→ **Problem description**
Below this line are records; transcribe exactly the lines between the one holding "q0 <= ram[addr0];" and the one holding "wire [mem_adr_width + 1:2] adr;", inclusive, and omit the pictures.
_ _ _
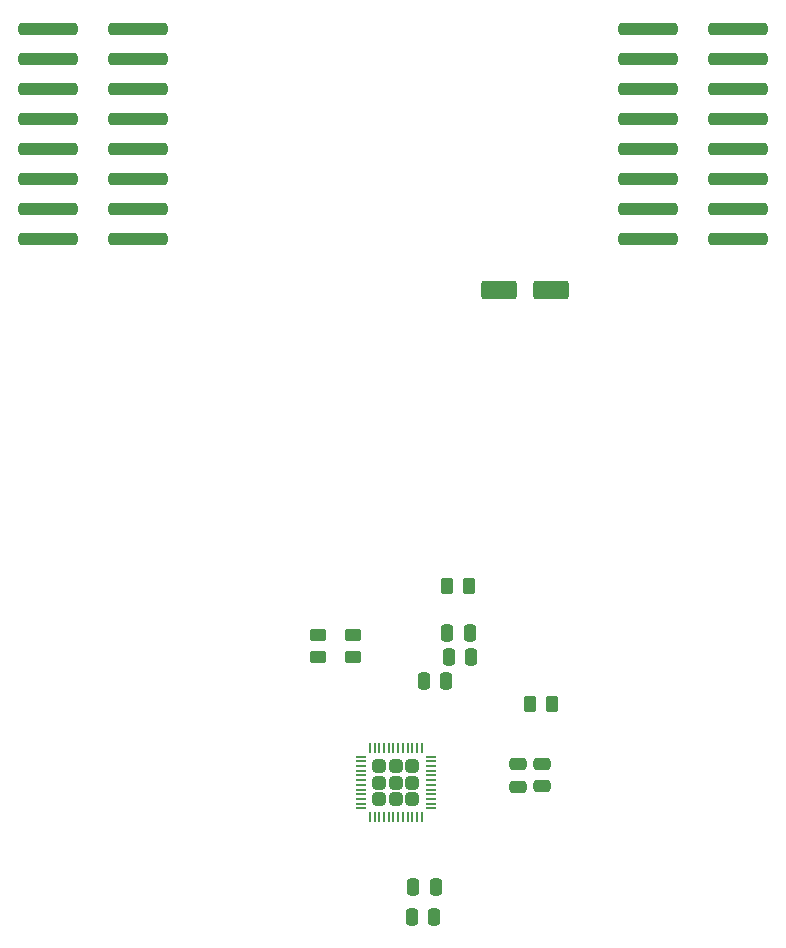
<source format=gbr>
%TF.GenerationSoftware,KiCad,Pcbnew,8.0.5*%
%TF.CreationDate,2025-02-27T20:45:01-08:00*%
%TF.ProjectId,ledaray,6c656461-7261-4792-9e6b-696361645f70,rev?*%
%TF.SameCoordinates,Original*%
%TF.FileFunction,Paste,Top*%
%TF.FilePolarity,Positive*%
%FSLAX46Y46*%
G04 Gerber Fmt 4.6, Leading zero omitted, Abs format (unit mm)*
G04 Created by KiCad (PCBNEW 8.0.5) date 2025-02-27 20:45:01*
%MOMM*%
%LPD*%
G01*
G04 APERTURE LIST*
G04 Aperture macros list*
%AMRoundRect*
0 Rectangle with rounded corners*
0 $1 Rounding radius*
0 $2 $3 $4 $5 $6 $7 $8 $9 X,Y pos of 4 corners*
0 Add a 4 corners polygon primitive as box body*
4,1,4,$2,$3,$4,$5,$6,$7,$8,$9,$2,$3,0*
0 Add four circle primitives for the rounded corners*
1,1,$1+$1,$2,$3*
1,1,$1+$1,$4,$5*
1,1,$1+$1,$6,$7*
1,1,$1+$1,$8,$9*
0 Add four rect primitives between the rounded corners*
20,1,$1+$1,$2,$3,$4,$5,0*
20,1,$1+$1,$4,$5,$6,$7,0*
20,1,$1+$1,$6,$7,$8,$9,0*
20,1,$1+$1,$8,$9,$2,$3,0*%
G04 Aperture macros list end*
%ADD10RoundRect,0.250000X0.475000X-0.250000X0.475000X0.250000X-0.475000X0.250000X-0.475000X-0.250000X0*%
%ADD11RoundRect,0.250000X-0.250000X-0.475000X0.250000X-0.475000X0.250000X0.475000X-0.250000X0.475000X0*%
%ADD12RoundRect,0.250000X-0.262500X-0.450000X0.262500X-0.450000X0.262500X0.450000X-0.262500X0.450000X0*%
%ADD13RoundRect,0.250000X-0.315000X-0.315000X0.315000X-0.315000X0.315000X0.315000X-0.315000X0.315000X0*%
%ADD14RoundRect,0.050000X-0.375000X-0.050000X0.375000X-0.050000X0.375000X0.050000X-0.375000X0.050000X0*%
%ADD15RoundRect,0.050000X-0.050000X-0.375000X0.050000X-0.375000X0.050000X0.375000X-0.050000X0.375000X0*%
%ADD16RoundRect,0.250000X0.262500X0.450000X-0.262500X0.450000X-0.262500X-0.450000X0.262500X-0.450000X0*%
%ADD17RoundRect,0.250000X0.450000X-0.262500X0.450000X0.262500X-0.450000X0.262500X-0.450000X-0.262500X0*%
%ADD18RoundRect,0.250000X0.250000X0.475000X-0.250000X0.475000X-0.250000X-0.475000X0.250000X-0.475000X0*%
%ADD19RoundRect,0.250000X1.250000X0.550000X-1.250000X0.550000X-1.250000X-0.550000X1.250000X-0.550000X0*%
%ADD20RoundRect,0.255000X-2.245000X-0.255000X2.245000X-0.255000X2.245000X0.255000X-2.245000X0.255000X0*%
G04 APERTURE END LIST*
D10*
%TO.C,C3*%
X118000000Y-114949999D03*
X118000000Y-113050001D03*
%TD*%
D11*
%TO.C,C2*%
X108000000Y-106000000D03*
X109900000Y-106000000D03*
%TD*%
%TO.C,C4*%
X107100002Y-123449999D03*
X109000000Y-123449999D03*
%TD*%
%TO.C,C6*%
X107000000Y-126000000D03*
X108899998Y-126000000D03*
%TD*%
D12*
%TO.C,R2*%
X117000000Y-108000000D03*
X118825000Y-108000000D03*
%TD*%
D13*
%TO.C,U1*%
X104225000Y-113225000D03*
X104225000Y-114625000D03*
X104225000Y-116025000D03*
X105625000Y-113225000D03*
X105625000Y-114625000D03*
X105625000Y-116025000D03*
X107025000Y-113225000D03*
X107025000Y-114625000D03*
X107025000Y-116025000D03*
D14*
X102675000Y-112425000D03*
X102675000Y-112825000D03*
X102675000Y-113225000D03*
X102675000Y-113625000D03*
X102675000Y-114025000D03*
X102675000Y-114425000D03*
X102675000Y-114825000D03*
X102675000Y-115225000D03*
X102675000Y-115625000D03*
X102675000Y-116025000D03*
X102675000Y-116425000D03*
X102675000Y-116825000D03*
D15*
X103425000Y-117575000D03*
X103825000Y-117575000D03*
X104225000Y-117575000D03*
X104625000Y-117575000D03*
X105025000Y-117575000D03*
X105425000Y-117575000D03*
X105825000Y-117575000D03*
X106225000Y-117575000D03*
X106625000Y-117575000D03*
X107025000Y-117575000D03*
X107425000Y-117575000D03*
X107825000Y-117575000D03*
D14*
X108575000Y-116825000D03*
X108575000Y-116425000D03*
X108575000Y-116025000D03*
X108575000Y-115625000D03*
X108575000Y-115225000D03*
X108575000Y-114825000D03*
X108575000Y-114425000D03*
X108575000Y-114025000D03*
X108575000Y-113625000D03*
X108575000Y-113225000D03*
X108575000Y-112825000D03*
X108575000Y-112425000D03*
D15*
X107825000Y-111675000D03*
X107425000Y-111675000D03*
X107025000Y-111675000D03*
X106625000Y-111675000D03*
X106225000Y-111675000D03*
X105825000Y-111675000D03*
X105425000Y-111675000D03*
X105025000Y-111675000D03*
X104625000Y-111675000D03*
X104225000Y-111675000D03*
X103825000Y-111675000D03*
X103425000Y-111675000D03*
%TD*%
D16*
%TO.C,R3*%
X111825000Y-98000000D03*
X110000000Y-98000000D03*
%TD*%
D17*
%TO.C,R1*%
X99000000Y-102175000D03*
X99000000Y-104000000D03*
%TD*%
D18*
%TO.C,C5*%
X112000000Y-104000000D03*
X110100002Y-104000000D03*
%TD*%
D10*
%TO.C,C8*%
X116000000Y-115000000D03*
X116000000Y-113100002D03*
%TD*%
D18*
%TO.C,C7*%
X111899998Y-102000000D03*
X110000000Y-102000000D03*
%TD*%
D19*
%TO.C,C9*%
X118800000Y-72900000D03*
X114400000Y-72900000D03*
%TD*%
D20*
%TO.C,J1*%
X127000000Y-50800000D03*
X134600000Y-50800000D03*
X127000000Y-53340000D03*
X134600000Y-53340000D03*
X127000000Y-55880000D03*
X134600000Y-55880000D03*
X127000000Y-58420000D03*
X134600000Y-58420000D03*
X127000000Y-60960000D03*
X134600000Y-60960000D03*
X127000000Y-63500000D03*
X134600000Y-63500000D03*
X127000000Y-66040000D03*
X134600000Y-66040000D03*
X127000000Y-68580000D03*
X134600000Y-68580000D03*
%TD*%
D17*
%TO.C,R4*%
X102000000Y-104000000D03*
X102000000Y-102175000D03*
%TD*%
D20*
%TO.C,J3*%
X76200000Y-50800000D03*
X83800000Y-50800000D03*
X76200000Y-53340000D03*
X83800000Y-53340000D03*
X76200000Y-55880000D03*
X83800000Y-55880000D03*
X76200000Y-58420000D03*
X83800000Y-58420000D03*
X76200000Y-60960000D03*
X83800000Y-60960000D03*
X76200000Y-63500000D03*
X83800000Y-63500000D03*
X76200000Y-66040000D03*
X83800000Y-66040000D03*
X76200000Y-68580000D03*
X83800000Y-68580000D03*
%TD*%
M02*

</source>
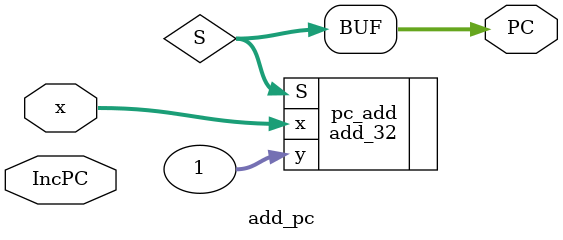
<source format=v>
module add_pc(
	input [31:0] x,
	input IncPC,
	output reg [31:0] PC
);

wire [31:0] S;

always @(IncPC) begin
	PC <= S;
end

add_32 pc_add(
		.x(x), .y(32'd1),.S(S)
);

endmodule

</source>
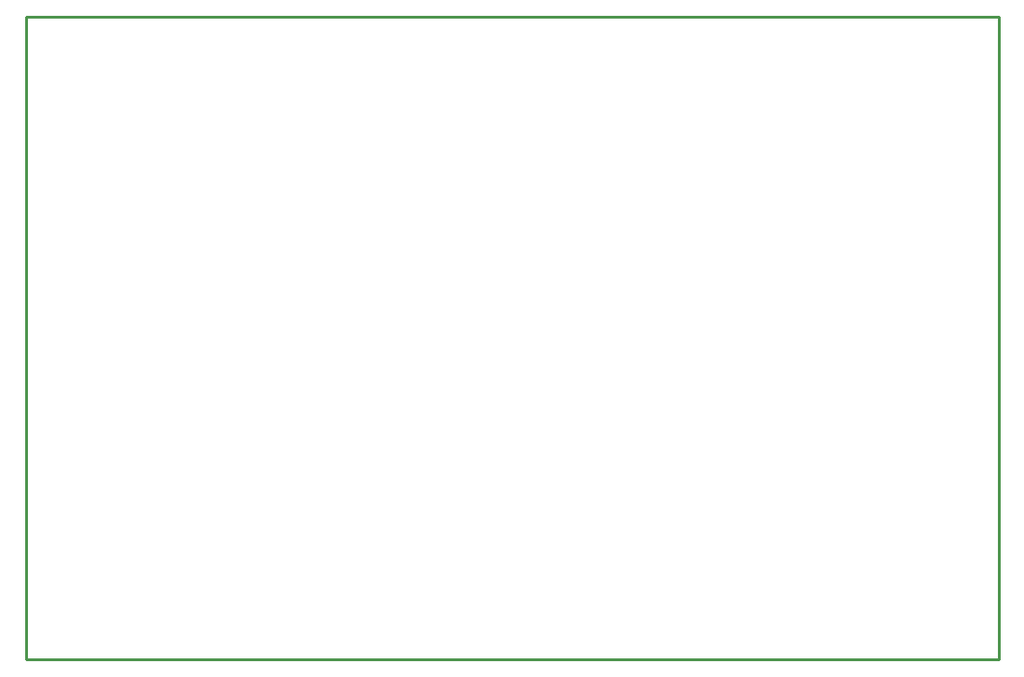
<source format=gko>
G04 ---------------------------- Layer name :KeepOutLayer*
G04 EasyEDA v5.8.20, Fri, 09 Nov 2018 02:12:10 GMT*
G04 afbeeaa0033d4c789317b0f66a149b2b*
G04 Gerber Generator version 0.2*
G04 Scale: 100 percent, Rotated: No, Reflected: No *
G04 Dimensions in inches *
G04 leading zeros omitted , absolute positions ,2 integer and 4 decimal *
%FSLAX24Y24*%
%MOIN*%
G90*
G70D02*

%ADD10C,0.010000*%
G54D10*
G01X0Y23000D02*
G01X34800Y23000D01*
G01X34800Y0D01*
G01X0Y0D01*
G01X0Y23000D01*

%LPD*%
M00*
M02*

</source>
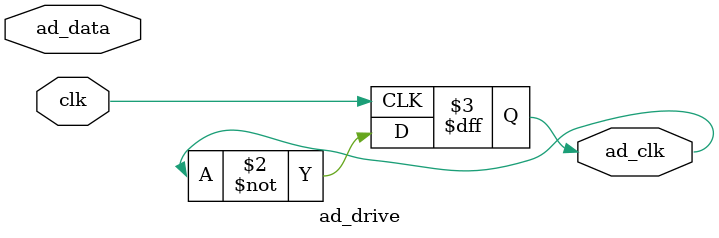
<source format=v>
module ad_drive(
	input 		clk,
	input [7:0] ad_data,
	
	output reg	ad_clk		//AD驱动时钟信号；
	
);


//由于所用AD芯片最大时钟频率为32Mhz，因此需对50M时钟进行二分频；
always @(posedge clk)begin
	ad_clk <= ~ad_clk;
end

endmodule

</source>
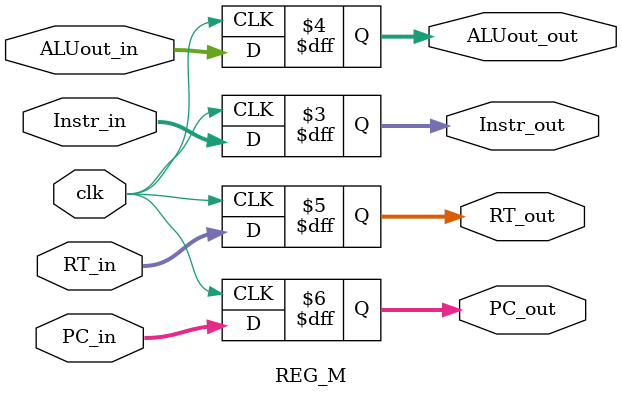
<source format=v>
`timescale 1ns / 1ps
`include"CTRL.v"
module REG_M(clk, Instr_in, ALUout_in, RT_in,PC_in ,Instr_out, ALUout_out, RT_out,PC_out);
    input clk;
    input [31:0] Instr_in;
    input [31:0] ALUout_in;
    input [31:0] RT_in;
	 input [31:0] PC_in;
    output reg [31:0] Instr_out;
    output reg [31:0] ALUout_out;
    output reg [31:0] RT_out;
	 output reg [31:0] PC_out;
	 initial begin
        Instr_out=0;
        ALUout_out=0;
        RT_out=0;
		  PC_out=0;
    end

    always@(posedge clk) begin
        Instr_out<=Instr_in;
        ALUout_out<=ALUout_in;
        RT_out<=RT_in;
		  PC_out=PC_in;
    end
    
    
endmodule

</source>
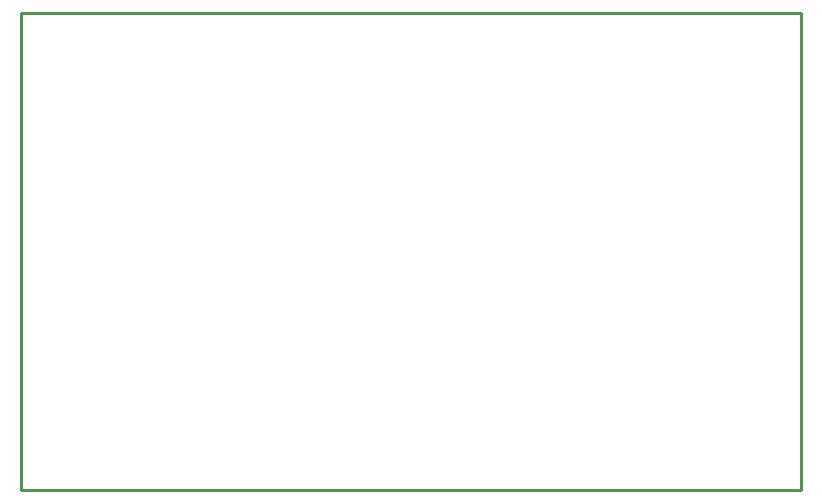
<source format=gbr>
G04 EAGLE Gerber X2 export*
%TF.Part,Single*%
%TF.FileFunction,Profile,NP*%
%TF.FilePolarity,Positive*%
%TF.GenerationSoftware,Autodesk,EAGLE,9.0.0*%
%TF.CreationDate,2018-06-01T03:22:50Z*%
G75*
%MOMM*%
%FSLAX34Y34*%
%LPD*%
%AMOC8*
5,1,8,0,0,1.08239X$1,22.5*%
G01*
%ADD10C,0.254000*%


D10*
X-12700Y0D02*
X647500Y0D01*
X647500Y403100D01*
X-12700Y403100D01*
X-12700Y0D01*
M02*

</source>
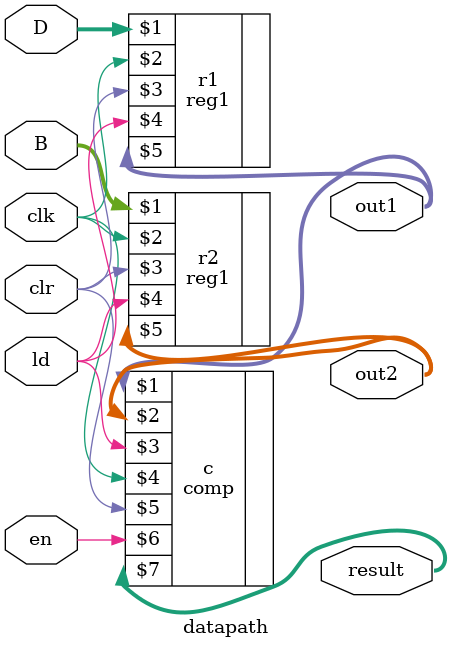
<source format=v>
`timescale 1ns / 1ps

module datapath(D,B,clk,clr,ld,en,out1,out2,result);
input [7:0]D,B;
input clk,clr,ld,en;
output [15:0]out1,out2,result;

reg1 r1(D,clk,clr,ld,out1);
reg1 r2(B,clk,clr,ld,out2);
comp c(out1,out2,ld,clk,clr,en,result);

endmodule
 
</source>
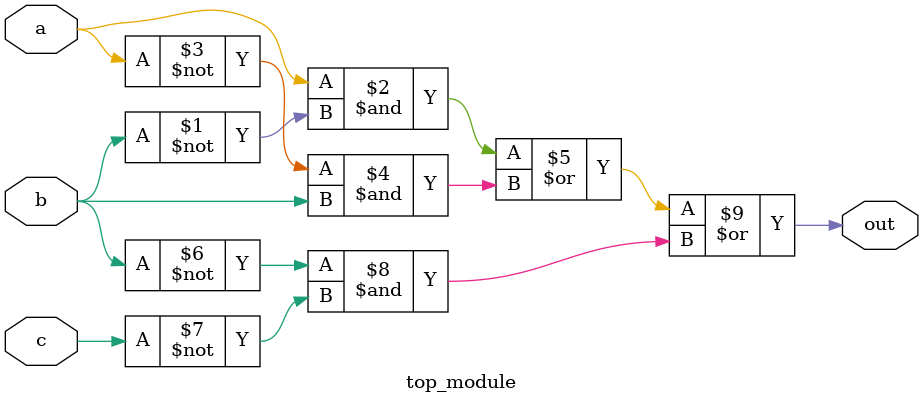
<source format=sv>
module top_module(
    input a, 
    input b,
    input c,
    output out
);

assign out = (a & ~b) | (~a & b) | (~b & ~c);

endmodule

</source>
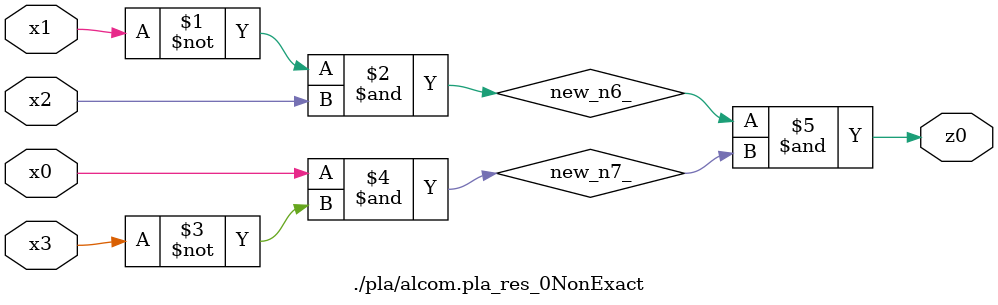
<source format=v>

module \./pla/alcom.pla_res_0NonExact  ( 
    x0, x1, x2, x3,
    z0  );
  input  x0, x1, x2, x3;
  output z0;
  wire new_n6_, new_n7_;
  assign new_n6_ = ~x1 & x2;
  assign new_n7_ = x0 & ~x3;
  assign z0 = new_n6_ & new_n7_;
endmodule



</source>
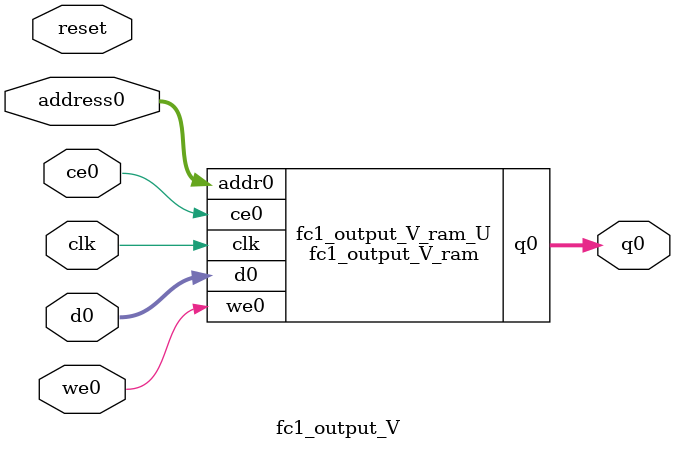
<source format=v>
`timescale 1 ns / 1 ps
module fc1_output_V_ram (addr0, ce0, d0, we0, q0,  clk);

parameter DWIDTH = 16;
parameter AWIDTH = 7;
parameter MEM_SIZE = 120;

input[AWIDTH-1:0] addr0;
input ce0;
input[DWIDTH-1:0] d0;
input we0;
output reg[DWIDTH-1:0] q0;
input clk;

(* ram_style = "block" *)reg [DWIDTH-1:0] ram[0:MEM_SIZE-1];




always @(posedge clk)  
begin 
    if (ce0) 
    begin
        if (we0) 
        begin 
            ram[addr0] <= d0; 
        end 
        q0 <= ram[addr0];
    end
end


endmodule

`timescale 1 ns / 1 ps
module fc1_output_V(
    reset,
    clk,
    address0,
    ce0,
    we0,
    d0,
    q0);

parameter DataWidth = 32'd16;
parameter AddressRange = 32'd120;
parameter AddressWidth = 32'd7;
input reset;
input clk;
input[AddressWidth - 1:0] address0;
input ce0;
input we0;
input[DataWidth - 1:0] d0;
output[DataWidth - 1:0] q0;



fc1_output_V_ram fc1_output_V_ram_U(
    .clk( clk ),
    .addr0( address0 ),
    .ce0( ce0 ),
    .we0( we0 ),
    .d0( d0 ),
    .q0( q0 ));

endmodule


</source>
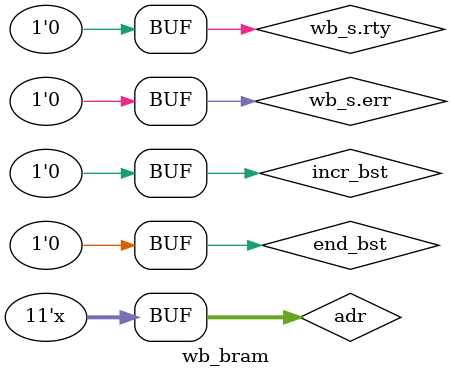
<source format=sv>


module wb_bram #(parameter mem_adr_width = 11) (
      // Wishbone interface
      wshb_if.slave wb_s
      );      
      // a vous de jouer a partir d'ici

      localparam SIZE = 2 ** mem_adr_width;
      logic [31:0] mem [0:SIZE];

      wire ack_w;
      logic ack_r_classic;
      logic ack_r_pipeline;
      wire [mem_adr_width + 1:2] adr;
      logic [mem_adr_width + 1:2] start_adr;
      logic [SIZE - 1: 0] cnt;
      wire incr_bst;
      wire end_bst;

      assign incr_bst = (wb_s.cti == 3'b010);
      assign end_bst  = (wb_s.cti == 3'b111);

      // Gestion de ACK

      assign ack_w = wb_s.we & wb_s.stb;

      always_ff @(posedge wb_s.clk)
      if (wb_s.rst)
      begin
            ack_r_classic <= 0;
            ack_r_pipeline <= 0;
      end
      else
      begin
            ack_r_classic  <= ~wb_s.we & wb_s.stb & ~ack_r_classic;
            ack_r_pipeline <= ~wb_s.we & wb_s.stb & incr_bst;
      end

      assign wb_s.ack = ack_w | ack_r_classic | ack_r_pipeline;
      
      // Gestion des adresses

      always_ff @(posedge wb_s.clk)
      if (wb_s.rst)
            cnt <= 0;
      else
      begin
            if (wb_s.stb && incr_bst)
                  cnt <= cnt + 1;
            else
                  cnt <= 0;
      end

      always_ff @(posedge wb_s.clk)
            if (wb_s.stb && cnt == 0)
                  start_adr <= wb_s.adr[mem_adr_width + 1:2];


      assign adr = wb_s.adr[mem_adr_width + 1:2];
      
      // Gestion de la mémoire

      always_ff @(posedge wb_s.clk)
      begin
            if(wb_s.we)
            begin
                  if (wb_s.sel[0])
                        mem[adr][7:0]   <= wb_s.dat_ms[7:0];
                  if (wb_s.sel[1])
                        mem[adr][15:8]  <= wb_s.dat_ms[15:8];
                  if (wb_s.sel[2])
                        mem[adr][23:16] <= wb_s.dat_ms[23:16];
                  if (wb_s.sel[3])
                        mem[adr][31:24] <= wb_s.dat_ms[31:24];
            end
            if (cnt == 0)
                  wb_s.dat_sm <= mem[adr];
            else
                  wb_s.dat_sm <= mem[start_adr + cnt];
      end

      // On force RTY et ERR a 0
      assign wb_s.rty = 0;
      assign wb_s.err = 0;

endmodule





/*
- au front d'horloge, écrire dans la mémoire
- "la memoire c'est juste une table"
- regarder STB (pas besoin de regarder CYC)
- generer ACK combinatoirement en ecriture
mais apres un cycle pour la lecture
(1 cycle d'horloge pour que la donnee sorte de la RAM)
(en cas d'ecriture ACK c'est STB
en cas de lecture c'est STB en retard d'un cycle)
- c'est toi qui decides si le reset est synchrone ou asynchrone
- mettre rty et err à 0 (indique dans le cours)
*/
</source>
_ _ _
→ **Task result**
        q0 <= ram[addr0];
    end
end


endmodule

`timescale 1 ns / 1 ps
module fc1_output_V(
    reset,
    clk,
    address0,
    ce0,
    we0,
    d0,
    q0);

parameter DataWidth = 32'd16;
parameter AddressRange = 32'd120;
parameter AddressWidth = 32'd7;
input reset;
input clk;
input[AddressWidth - 1:0] address0;
input ce0;
input we0;
input[DataWidth - 1:0] d0;
output[DataWidth - 1:0] q0;



fc1_output_V_ram fc1_output_V_ram_U(
    .clk( clk ),
    .addr0( address0 ),
    .ce0( ce0 ),
    .we0( we0 ),
    .d0( d0 ),
    .q0( q0 ));

endmodule


</source>
<source format=sv>


module wb_bram #(parameter mem_adr_width = 11) (
      // Wishbone interface
      wshb_if.slave wb_s
      );      
      // a vous de jouer a partir d'ici

      localparam SIZE = 2 ** mem_adr_width;
      logic [31:0] mem [0:SIZE];

      wire ack_w;
      logic ack_r_classic;
      logic ack_r_pipeline;
      wire [mem_adr_width + 1:2] adr;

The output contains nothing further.